What is MwSt and when do I need to register?
MwSt (Mehrwertsteuer — Swiss value added tax) is administered by the ESTV (Eidgenössische Steuerverwaltung). Standard rate 8.1%, reduced rate 2.6% (food, books, medicine, newspapers), special rate 3.8% for accommodation. Mandatory registration kicks in once worldwide turnover exceeds CHF 100,000 per year.
Foreign businesses selling into Switzerland are MwSt-liable from the first franc once they exceed the threshold globally and must appoint a Swiss tax representative. Filings are submitted via ESTV SuisseTax, typically quarterly.
Which cantons are the most tax-friendly for an AG or GmbH in 2026?
Zug (~11.85%), Lucerne (~11.97%), Nidwalden (~12.94%) and Schwyz (~14.06%) consistently rank as the most tax-friendly cantons. Zug remains the favourite of crypto and Web3 founders (Crypto Valley), while Lucerne attracts e-commerce and SaaS scale-ups.
Geneva, Bern and Zurich have higher rates (18–21%) but offer talent, infrastructure and finance-industry access. For mass-market e-commerce with no specific Zurich or Geneva tie, registering in Zug or Lucerne is the single largest legal tax lever a founder can pull.
What annual filings does a Swiss AG or GmbH have to make?

### INFORMATION:
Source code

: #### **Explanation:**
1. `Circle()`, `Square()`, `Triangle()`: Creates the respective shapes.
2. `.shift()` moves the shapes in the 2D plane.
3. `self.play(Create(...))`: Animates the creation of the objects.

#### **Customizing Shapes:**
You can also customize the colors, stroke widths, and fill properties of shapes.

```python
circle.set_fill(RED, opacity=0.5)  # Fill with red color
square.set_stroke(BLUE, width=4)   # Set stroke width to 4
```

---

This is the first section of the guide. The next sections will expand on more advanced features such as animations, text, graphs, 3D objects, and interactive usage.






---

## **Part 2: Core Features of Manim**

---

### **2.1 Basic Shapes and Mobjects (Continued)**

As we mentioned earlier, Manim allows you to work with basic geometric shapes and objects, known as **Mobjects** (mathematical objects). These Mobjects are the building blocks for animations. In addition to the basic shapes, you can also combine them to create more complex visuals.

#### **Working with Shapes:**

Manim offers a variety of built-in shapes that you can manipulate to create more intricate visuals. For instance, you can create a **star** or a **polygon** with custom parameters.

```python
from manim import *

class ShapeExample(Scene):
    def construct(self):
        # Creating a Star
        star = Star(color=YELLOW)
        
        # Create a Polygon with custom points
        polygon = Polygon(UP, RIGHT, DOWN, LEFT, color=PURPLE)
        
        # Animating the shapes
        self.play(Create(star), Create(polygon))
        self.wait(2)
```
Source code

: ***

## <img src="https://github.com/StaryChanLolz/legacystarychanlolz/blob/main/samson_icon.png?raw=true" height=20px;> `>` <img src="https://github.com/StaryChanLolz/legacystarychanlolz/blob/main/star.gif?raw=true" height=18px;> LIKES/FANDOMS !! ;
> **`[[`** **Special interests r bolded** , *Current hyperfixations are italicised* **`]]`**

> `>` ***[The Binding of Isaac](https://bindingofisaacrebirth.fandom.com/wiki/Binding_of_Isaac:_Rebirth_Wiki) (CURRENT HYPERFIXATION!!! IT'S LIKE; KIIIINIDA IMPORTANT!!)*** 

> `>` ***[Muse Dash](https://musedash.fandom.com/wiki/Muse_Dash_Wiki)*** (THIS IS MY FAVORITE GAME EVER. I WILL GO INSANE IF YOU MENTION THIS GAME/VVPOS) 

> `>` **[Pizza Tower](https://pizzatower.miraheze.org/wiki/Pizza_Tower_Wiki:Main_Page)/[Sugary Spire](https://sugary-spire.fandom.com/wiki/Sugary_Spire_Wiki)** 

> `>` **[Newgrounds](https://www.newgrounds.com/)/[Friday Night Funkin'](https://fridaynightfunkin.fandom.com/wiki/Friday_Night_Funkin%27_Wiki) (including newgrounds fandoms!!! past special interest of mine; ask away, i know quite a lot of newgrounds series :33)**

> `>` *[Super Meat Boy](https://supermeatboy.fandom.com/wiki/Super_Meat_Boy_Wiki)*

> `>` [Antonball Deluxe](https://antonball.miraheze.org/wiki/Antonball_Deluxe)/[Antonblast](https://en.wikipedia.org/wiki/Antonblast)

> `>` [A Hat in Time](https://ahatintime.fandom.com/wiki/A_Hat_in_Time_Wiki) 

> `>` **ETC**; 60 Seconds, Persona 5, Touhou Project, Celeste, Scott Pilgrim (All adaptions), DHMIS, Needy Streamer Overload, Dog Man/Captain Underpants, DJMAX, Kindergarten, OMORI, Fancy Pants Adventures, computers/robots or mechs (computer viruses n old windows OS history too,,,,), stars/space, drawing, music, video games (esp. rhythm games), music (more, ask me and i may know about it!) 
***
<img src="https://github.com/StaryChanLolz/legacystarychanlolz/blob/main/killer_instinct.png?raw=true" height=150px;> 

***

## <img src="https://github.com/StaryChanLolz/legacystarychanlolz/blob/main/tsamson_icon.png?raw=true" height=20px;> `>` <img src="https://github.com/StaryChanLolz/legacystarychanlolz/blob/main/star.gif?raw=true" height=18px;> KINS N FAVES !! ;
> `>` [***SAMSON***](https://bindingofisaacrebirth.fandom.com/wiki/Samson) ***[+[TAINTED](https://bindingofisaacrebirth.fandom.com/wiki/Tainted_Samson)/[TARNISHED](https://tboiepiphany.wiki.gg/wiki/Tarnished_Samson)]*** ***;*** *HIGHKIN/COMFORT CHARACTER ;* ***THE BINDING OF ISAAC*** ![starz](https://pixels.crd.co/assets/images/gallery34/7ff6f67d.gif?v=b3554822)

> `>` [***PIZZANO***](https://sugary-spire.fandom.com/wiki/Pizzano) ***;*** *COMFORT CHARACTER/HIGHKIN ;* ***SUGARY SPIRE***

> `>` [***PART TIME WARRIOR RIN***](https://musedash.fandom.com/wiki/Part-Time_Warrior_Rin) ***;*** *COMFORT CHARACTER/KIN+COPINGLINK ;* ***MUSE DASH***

### REQUIRED ACTION 1:
In the Swiss business tax FAQ, above what annual worldwide turnover does MwSt registration become mandatory?
### REQUIRED ACTION 2:
Continue the Swiss business tax FAQ, starting right after its final question about annual filings.

### ANSWER BOX 1:
CHF 100,000 per year.

### ANSWER BOX 2:
Every Swiss AG and GmbH must prepare annual statutory accounts under the Swiss Code of Obligations (OR Art. 957 ff.), file a corporate tax return with both the cantonal tax office and the federal ESTV, file MwSt returns (quarterly or semi-annually), submit AHV/IV declarations for any employees, and update the Handelsregister whenever directors, signatories or capital change.
Audits (ordinary or limited) are mandatory above certain size thresholds (CHF 20M balance sheet / CHF 40M turnover / 250 FTE for ordinary audit). Small companies with under 10 FTE can opt out of audit by unanimous shareholder consent.
Can I run an e-commerce business from a Swiss AG or GmbH?
Yes — and a Swiss base is one of the strongest credibility signals for premium e-commerce in DACH (Germany, Austria, Switzerland) and pan-European markets. A Swiss AG or GmbH can issue MwSt-compliant QR-Rechnung invoices, ship from cantonal warehouses via PostLogistics or Planzer, and operate a CHF/EUR multi-currency stack.
Zunapro centralises orders across Galaxus, Digitec, Brack, Microspot, Manor and Coop into one panel — one master inventory, one MwSt ledger, one QR-Rechnung issuance flow and automatic ESTV-compliant accounting export.
How long does it take to form an AG or GmbH in Switzerland?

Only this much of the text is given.